No cabe la menor duda que mucho hemos cambiado. El agotamiento de la fila de los presidenciables es una prueba clara del nuevo país que estamos viviendo.
Con el asesinato de Luis Carlos Galán Sarmiento, seguro presidente a suceder a Virgilio Barco Vargas, en 1990, se inicia el período en que los candidatos a la alta magistratura del Estado ya no son predecibles. Si bien, todos ellos han estado vinculados a la actividad política, unos más conocidos que otros, lo cierto es que ya no gozan de esa aureola de prestigio y grandeza que otrora los cobijaba, granjeada en el respeto y la admiración por los invaluables servicios prestados a la nación.
Con la promulgación de la nueva Constitución el 4 de julio de 1991, que sepultó la Carta de 1886 que venía rigiendo desde finales del siglo XIX hasta finales del siglo XX, se pretendió poner fin a tres elementos que configuraban una situación de crisis que en esos momentos vivía el país.
En primer lugar, la surgida a partir del año 74 con la disolución del Frente Nacional, que exacerbó el clientelismo, dificultó la representatividad del partido perdedor e inició la fragmentación de los mismos. En segundo lugar, el deterioro del orden público como fruto de la delincuencia común, la violencia de los grupos armados y, sobre todo, las mafias del narcotráfico que desde los años 80 le declararon la guerra al Estado para impedir su extradición. Y, en tercer lugar, la altísima desigualdad social que abonaba el camino hacia preocupantes niveles de pobreza.

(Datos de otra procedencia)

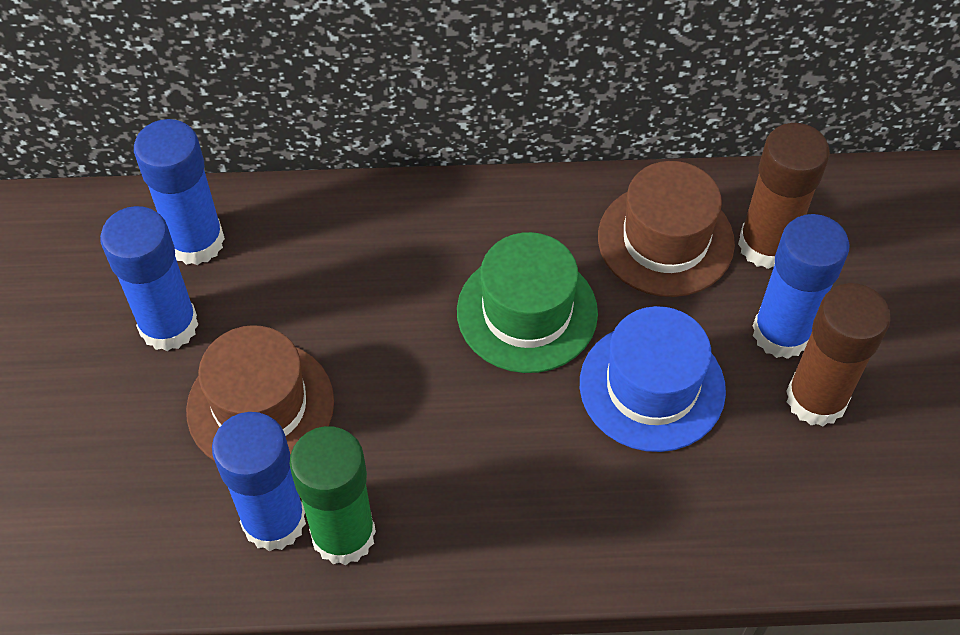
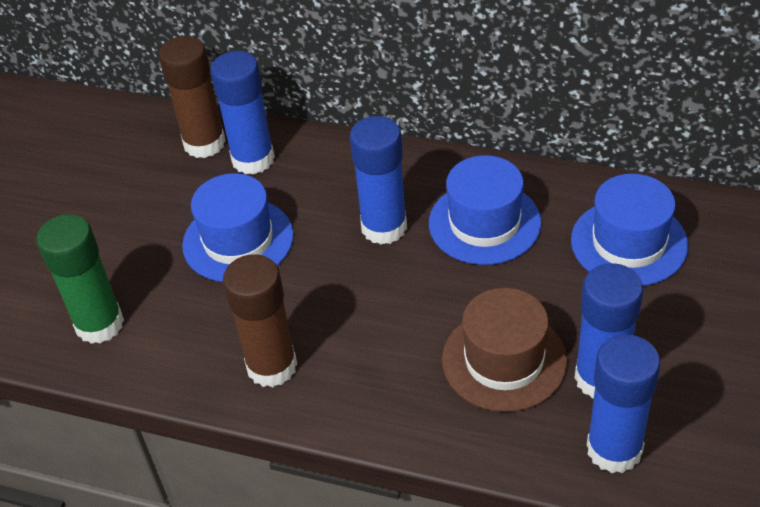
blue hat: [580,306,726,452] = 1 -> [182,173,294,282] [429,155,542,265] [571,174,688,286] = 3
brown hat: [186,325,334,461] [598,161,735,297] = 2 -> [442,288,568,412] = 1
green hat: [457,232,598,373] = 1 -> none = 0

A raíz de estas circunstancias el país llegó a la Constitución del 91 buscando la paz, la ampliación de la democracia y de los derechos políticos, económicos y sociales de los ciudadanos que permitiera una mayor equidad y, por ende, un fortalecimiento del mismo Estado.
Ese mayor poder otorgado al pueblo con la elección del Alcaldes por voto popular mediante el Acto Legislativo del 9 de enero de 1986 que autorizó su elección a partir de 1988 y, luego, con la elección popular de gobernadores, contenida en la nueva Carta, profundizó la corrupción política que como cáncer ha hecho metástasis en el cuerpo enfermo de la nación, haciendo poco o nada por reducir la inequidad y la desigualdad, entendida la primera como la característica de una sociedad que impide el bien común, negándose a entregarle a cada uno lo que merece y, la segunda, la injusticia en el acceso, que excluye del disfrute de una buena calidad de vida.
La paz, que aun sigue siendo esquiva, tiene en el narcotráfico su mayor enemigo, pues es el combustible que la aviva, manteniendo activa a las organizaciones terroristas y bacrines, que se han enseñoreado en amplios territorios de nuestra agreste y accidentada geografía.
Esos prohombres que en el pasado hicieron nuestra historia, y a quienes el país veía como portentosas columnas sobre quienes descansaba la grandeza de la patria, ya han desaparecido, dejando en orfandad a un pueblo que, hoy más que nunca, se duele de la falta de verdaderos estadistas que la orienten y dirijan.
Solo una montonera de ávidos burócratas se destaca en la proliferación de muy variados partidos que, sin real sustento de nobles propósitos, participan de un debate democrático cual si se tratase de un reality show. Dios quiera iluminarnos para elegir al mejorcito de todos ellos.